- TASK ITEM -
Return each line of the listing exactly as written.

---------------

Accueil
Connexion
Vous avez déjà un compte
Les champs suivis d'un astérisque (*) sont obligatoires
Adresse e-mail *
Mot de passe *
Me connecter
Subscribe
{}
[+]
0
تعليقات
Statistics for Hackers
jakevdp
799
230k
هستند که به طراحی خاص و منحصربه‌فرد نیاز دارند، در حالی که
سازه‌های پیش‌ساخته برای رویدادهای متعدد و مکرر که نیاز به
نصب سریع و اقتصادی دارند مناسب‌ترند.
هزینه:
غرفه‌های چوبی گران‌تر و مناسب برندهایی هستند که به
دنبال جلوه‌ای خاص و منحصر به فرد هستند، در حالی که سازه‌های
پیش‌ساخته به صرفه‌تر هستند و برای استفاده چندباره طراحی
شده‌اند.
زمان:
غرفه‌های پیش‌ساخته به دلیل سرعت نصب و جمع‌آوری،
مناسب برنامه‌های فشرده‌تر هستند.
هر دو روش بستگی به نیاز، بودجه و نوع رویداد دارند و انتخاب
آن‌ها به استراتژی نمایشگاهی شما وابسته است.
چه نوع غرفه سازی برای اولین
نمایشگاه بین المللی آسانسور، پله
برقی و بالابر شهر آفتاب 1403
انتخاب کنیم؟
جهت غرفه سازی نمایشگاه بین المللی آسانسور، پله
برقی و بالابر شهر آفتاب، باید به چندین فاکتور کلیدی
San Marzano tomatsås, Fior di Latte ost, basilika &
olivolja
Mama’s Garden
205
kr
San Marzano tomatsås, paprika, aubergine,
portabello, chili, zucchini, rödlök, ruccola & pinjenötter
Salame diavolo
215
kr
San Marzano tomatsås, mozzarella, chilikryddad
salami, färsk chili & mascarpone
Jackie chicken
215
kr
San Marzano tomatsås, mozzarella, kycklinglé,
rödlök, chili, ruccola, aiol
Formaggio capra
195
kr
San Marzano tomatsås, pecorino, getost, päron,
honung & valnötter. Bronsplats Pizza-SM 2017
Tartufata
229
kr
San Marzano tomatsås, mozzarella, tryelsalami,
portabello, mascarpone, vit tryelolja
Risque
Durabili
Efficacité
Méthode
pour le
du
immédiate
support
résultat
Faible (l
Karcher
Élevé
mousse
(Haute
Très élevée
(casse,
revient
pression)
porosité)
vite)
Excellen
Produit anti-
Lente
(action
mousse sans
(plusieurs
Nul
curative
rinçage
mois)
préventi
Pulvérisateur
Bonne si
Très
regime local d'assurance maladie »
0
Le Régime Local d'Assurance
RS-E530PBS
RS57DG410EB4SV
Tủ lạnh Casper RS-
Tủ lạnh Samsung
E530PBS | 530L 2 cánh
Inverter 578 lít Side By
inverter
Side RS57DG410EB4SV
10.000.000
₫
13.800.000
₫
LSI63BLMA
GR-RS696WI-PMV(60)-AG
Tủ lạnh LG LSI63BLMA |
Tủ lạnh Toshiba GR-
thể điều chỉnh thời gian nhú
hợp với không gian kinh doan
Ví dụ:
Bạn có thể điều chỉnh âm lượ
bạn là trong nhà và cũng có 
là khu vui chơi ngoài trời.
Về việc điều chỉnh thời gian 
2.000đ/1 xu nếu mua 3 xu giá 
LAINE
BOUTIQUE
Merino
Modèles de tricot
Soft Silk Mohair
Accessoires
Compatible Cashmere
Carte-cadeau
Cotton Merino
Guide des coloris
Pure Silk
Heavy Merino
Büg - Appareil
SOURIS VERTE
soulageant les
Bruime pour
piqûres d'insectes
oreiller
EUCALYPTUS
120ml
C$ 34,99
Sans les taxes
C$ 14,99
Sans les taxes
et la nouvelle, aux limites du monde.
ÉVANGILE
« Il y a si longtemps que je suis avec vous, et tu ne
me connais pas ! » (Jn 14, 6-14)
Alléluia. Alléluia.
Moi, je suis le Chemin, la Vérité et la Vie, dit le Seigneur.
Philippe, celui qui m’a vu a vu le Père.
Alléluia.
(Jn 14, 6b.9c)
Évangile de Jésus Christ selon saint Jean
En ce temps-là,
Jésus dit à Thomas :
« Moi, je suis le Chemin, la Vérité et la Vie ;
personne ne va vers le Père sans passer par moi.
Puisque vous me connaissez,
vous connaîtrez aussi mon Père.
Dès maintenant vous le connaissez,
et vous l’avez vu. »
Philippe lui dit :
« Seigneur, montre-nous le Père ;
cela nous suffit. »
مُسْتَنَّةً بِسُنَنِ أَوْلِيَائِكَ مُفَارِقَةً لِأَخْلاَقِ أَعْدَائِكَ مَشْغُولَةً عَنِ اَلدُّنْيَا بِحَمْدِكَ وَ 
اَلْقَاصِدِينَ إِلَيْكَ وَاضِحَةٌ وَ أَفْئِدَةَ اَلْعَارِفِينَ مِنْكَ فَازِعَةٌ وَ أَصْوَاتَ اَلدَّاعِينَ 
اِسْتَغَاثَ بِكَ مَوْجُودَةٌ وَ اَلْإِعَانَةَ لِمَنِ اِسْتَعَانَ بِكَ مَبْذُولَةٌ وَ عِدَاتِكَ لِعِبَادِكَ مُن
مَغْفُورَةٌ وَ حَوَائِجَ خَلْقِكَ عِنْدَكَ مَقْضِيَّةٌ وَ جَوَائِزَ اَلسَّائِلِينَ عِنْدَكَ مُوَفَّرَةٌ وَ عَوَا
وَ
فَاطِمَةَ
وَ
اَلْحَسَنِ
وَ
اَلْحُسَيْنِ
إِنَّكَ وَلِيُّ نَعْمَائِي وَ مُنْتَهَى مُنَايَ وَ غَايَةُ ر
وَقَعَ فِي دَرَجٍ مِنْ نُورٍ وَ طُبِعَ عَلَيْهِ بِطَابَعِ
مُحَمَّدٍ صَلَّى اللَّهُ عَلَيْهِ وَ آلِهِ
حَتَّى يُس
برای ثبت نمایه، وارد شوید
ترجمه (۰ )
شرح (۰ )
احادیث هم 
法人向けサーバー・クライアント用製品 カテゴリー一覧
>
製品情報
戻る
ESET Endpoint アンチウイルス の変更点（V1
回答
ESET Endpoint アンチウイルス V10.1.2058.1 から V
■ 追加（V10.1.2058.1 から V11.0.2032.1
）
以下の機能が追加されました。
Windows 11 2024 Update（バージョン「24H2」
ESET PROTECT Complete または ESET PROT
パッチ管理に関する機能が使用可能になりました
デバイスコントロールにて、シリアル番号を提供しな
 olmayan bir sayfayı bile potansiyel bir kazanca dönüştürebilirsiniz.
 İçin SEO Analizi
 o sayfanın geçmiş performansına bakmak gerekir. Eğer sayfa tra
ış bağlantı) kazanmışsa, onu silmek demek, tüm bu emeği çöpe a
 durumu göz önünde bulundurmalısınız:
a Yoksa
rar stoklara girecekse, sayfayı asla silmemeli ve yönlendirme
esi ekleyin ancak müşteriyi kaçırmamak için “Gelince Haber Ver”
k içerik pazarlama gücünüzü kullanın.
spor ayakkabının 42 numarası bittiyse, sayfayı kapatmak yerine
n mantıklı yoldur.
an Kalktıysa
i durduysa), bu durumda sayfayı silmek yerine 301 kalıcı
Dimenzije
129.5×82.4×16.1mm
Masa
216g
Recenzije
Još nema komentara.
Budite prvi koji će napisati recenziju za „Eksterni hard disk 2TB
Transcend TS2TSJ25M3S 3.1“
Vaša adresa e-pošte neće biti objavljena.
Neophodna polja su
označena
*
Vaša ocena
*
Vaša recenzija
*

---------------

- TASK RESULT -
Accueil
Connexion
Vous avez déjà un compte
Les champs suivis d'un astérisque (*) sont obligatoires
Adresse e-mail *
Mot de passe *
Me connecter
Subscribe
{}
[+]
0
تعليقات
Statistics for Hackers
jakevdp
799
230k
هستند که به طراحی خاص و منحصربه‌فرد نیاز دارند، در حالی که
سازه‌های پیش‌ساخته برای رویدادهای متعدد و مکرر که نیاز به
نصب سریع و اقتصادی دارند مناسب‌ترند.
هزینه:
غرفه‌های چوبی گران‌تر و مناسب برندهایی هستند که به
دنبال جلوه‌ای خاص و منحصر به فرد هستند، در حالی که سازه‌های
پیش‌ساخته به صرفه‌تر هستند و برای استفاده چندباره طراحی
شده‌اند.
زمان:
غرفه‌های پیش‌ساخته به دلیل سرعت نصب و جمع‌آوری،
مناسب برنامه‌های فشرده‌تر هستند.
هر دو روش بستگی به نیاز، بودجه و نوع رویداد دارند و انتخاب
آن‌ها به استراتژی نمایشگاهی شما وابسته است.
چه نوع غرفه سازی برای اولین
نمایشگاه بین المللی آسانسور، پله
برقی و بالابر شهر آفتاب 1403
انتخاب کنیم؟
جهت غرفه سازی نمایشگاه بین المللی آسانسور، پله
برقی و بالابر شهر آفتاب، باید به چندین فاکتور کلیدی
San Marzano tomatsås, Fior di Latte ost, basilika &
olivolja
Mama’s Garden
205
kr
San Marzano tomatsås, paprika, aubergine,
portabello, chili, zucchini, rödlök, ruccola & pinjenötter
Salame diavolo
215
kr
San Marzano tomatsås, mozzarella, chilikryddad
salami, färsk chili & mascarpone
Jackie chicken
215
kr
San Marzano tomatsås, mozzarella, kycklinglé,
rödlök, chili, ruccola, aiol
Formaggio capra
195
kr
San Marzano tomatsås, pecorino, getost, päron,
honung & valnötter. Bronsplats Pizza-SM 2017
Tartufata
229
kr
San Marzano tomatsås, mozzarella, tryelsalami,
portabello, mascarpone, vit tryelolja
Risque
Durabili
Efficacité
Méthode
pour le
du
immédiate
support
résultat
Faible (l
Karcher
Élevé
mousse
(Haute
Très élevée
(casse,
revient
pression)
porosité)
vite)
Excellen
Produit anti-
Lente
(action
mousse sans
(plusieurs
Nul
curative
rinçage
mois)
préventi
Pulvérisateur
Bonne si
Très
regime local d'assurance maladie »
0
Le Régime Local d'Assurance
RS-E530PBS
RS57DG410EB4SV
Tủ lạnh Casper RS-
Tủ lạnh Samsung
E530PBS | 530L 2 cánh
Inverter 578 lít Side By
inverter
Side RS57DG410EB4SV
10.000.000
₫
13.800.000
₫
LSI63BLMA
GR-RS696WI-PMV(60)-AG
Tủ lạnh LG LSI63BLMA |
Tủ lạnh Toshiba GR-
thể điều chỉnh thời gian nhú
hợp với không gian kinh doan
Ví dụ:
Bạn có thể điều chỉnh âm lượ
bạn là trong nhà và cũng có 
là khu vui chơi ngoài trời.
Về việc điều chỉnh thời gian 
2.000đ/1 xu nếu mua 3 xu giá 
LAINE
BOUTIQUE
Merino
Modèles de tricot
Soft Silk Mohair
Accessoires
Compatible Cashmere
Carte-cadeau
Cotton Merino
Guide des coloris
Pure Silk
Heavy Merino
Büg - Appareil
SOURIS VERTE
soulageant les
Bruime pour
piqûres d'insectes
oreiller
EUCALYPTUS
120ml
C$ 34,99
Sans les taxes
C$ 14,99
Sans les taxes
et la nouvelle, aux limites du monde.
ÉVANGILE
« Il y a si longtemps que je suis avec vous, et tu ne
me connais pas ! » (Jn 14, 6-14)
Alléluia. Alléluia.
Moi, je suis le Chemin, la Vérité et la Vie, dit le Seigneur.
Philippe, celui qui m’a vu a vu le Père.
Alléluia.
(Jn 14, 6b.9c)
Évangile de Jésus Christ selon saint Jean
En ce temps-là,
Jésus dit à Thomas :
« Moi, je suis le Chemin, la Vérité et la Vie ;
personne ne va vers le Père sans passer par moi.
Puisque vous me connaissez,
vous connaîtrez aussi mon Père.
Dès maintenant vous le connaissez,
et vous l’avez vu. »
Philippe lui dit :
« Seigneur, montre-nous le Père ;
cela nous suffit. »
مُسْتَنَّةً بِسُنَنِ أَوْلِيَائِكَ مُفَارِقَةً لِأَخْلاَقِ أَعْدَائِكَ مَشْغُولَةً عَنِ اَلدُّنْيَا بِحَمْدِكَ وَ 
اَلْقَاصِدِينَ إِلَيْكَ وَاضِحَةٌ وَ أَفْئِدَةَ اَلْعَارِفِينَ مِنْكَ فَازِعَةٌ وَ أَصْوَاتَ اَلدَّاعِينَ 
اِسْتَغَاثَ بِكَ مَوْجُودَةٌ وَ اَلْإِعَانَةَ لِمَنِ اِسْتَعَانَ بِكَ مَبْذُولَةٌ وَ عِدَاتِكَ لِعِبَادِكَ مُن
مَغْفُورَةٌ وَ حَوَائِجَ خَلْقِكَ عِنْدَكَ مَقْضِيَّةٌ وَ جَوَائِزَ اَلسَّائِلِينَ عِنْدَكَ مُوَفَّرَةٌ وَ عَوَا
وَ
فَاطِمَةَ
وَ
اَلْحَسَنِ
وَ
اَلْحُسَيْنِ
إِنَّكَ وَلِيُّ نَعْمَائِي وَ مُنْتَهَى مُنَايَ وَ غَايَةُ ر
وَقَعَ فِي دَرَجٍ مِنْ نُورٍ وَ طُبِعَ عَلَيْهِ بِطَابَعِ
مُحَمَّدٍ صَلَّى اللَّهُ عَلَيْهِ وَ آلِهِ
حَتَّى يُس
برای ثبت نمایه، وارد شوید
ترجمه (۰ )
شرح (۰ )
احادیث هم 
法人向けサーバー・クライアント用製品 カテゴリー一覧
>
製品情報
戻る
ESET Endpoint アンチウイルス の変更点（V1
回答
ESET Endpoint アンチウイルス V10.1.2058.1 から V
■ 追加（V10.1.2058.1 から V11.0.2032.1
）
以下の機能が追加されました。
Windows 11 2024 Update（バージョン「24H2」
ESET PROTECT Complete または ESET PROT
パッチ管理に関する機能が使用可能になりました
デバイスコントロールにて、シリアル番号を提供しな
 olmayan bir sayfayı bile potansiyel bir kazanca dönüştürebilirsiniz.
 İçin SEO Analizi
 o sayfanın geçmiş performansına bakmak gerekir. Eğer sayfa tra
ış bağlantı) kazanmışsa, onu silmek demek, tüm bu emeği çöpe a
 durumu göz önünde bulundurmalısınız:
a Yoksa
rar stoklara girecekse, sayfayı asla silmemeli ve yönlendirme
esi ekleyin ancak müşteriyi kaçırmamak için “Gelince Haber Ver”
k içerik pazarlama gücünüzü kullanın.
spor ayakkabının 42 numarası bittiyse, sayfayı kapatmak yerine
n mantıklı yoldur.
an Kalktıysa
i durduysa), bu durumda sayfayı silmek yerine 301 kalıcı
Dimenzije
129.5×82.4×16.1mm
Masa
216g
Recenzije
Još nema komentara.
Budite prvi koji će napisati recenziju za „Eksterni hard disk 2TB
Transcend TS2TSJ25M3S 3.1“
Vaša adresa e-pošte neće biti objavljena.
Neophodna polja su
označena
*
Vaša ocena
*
Vaša recenzija
*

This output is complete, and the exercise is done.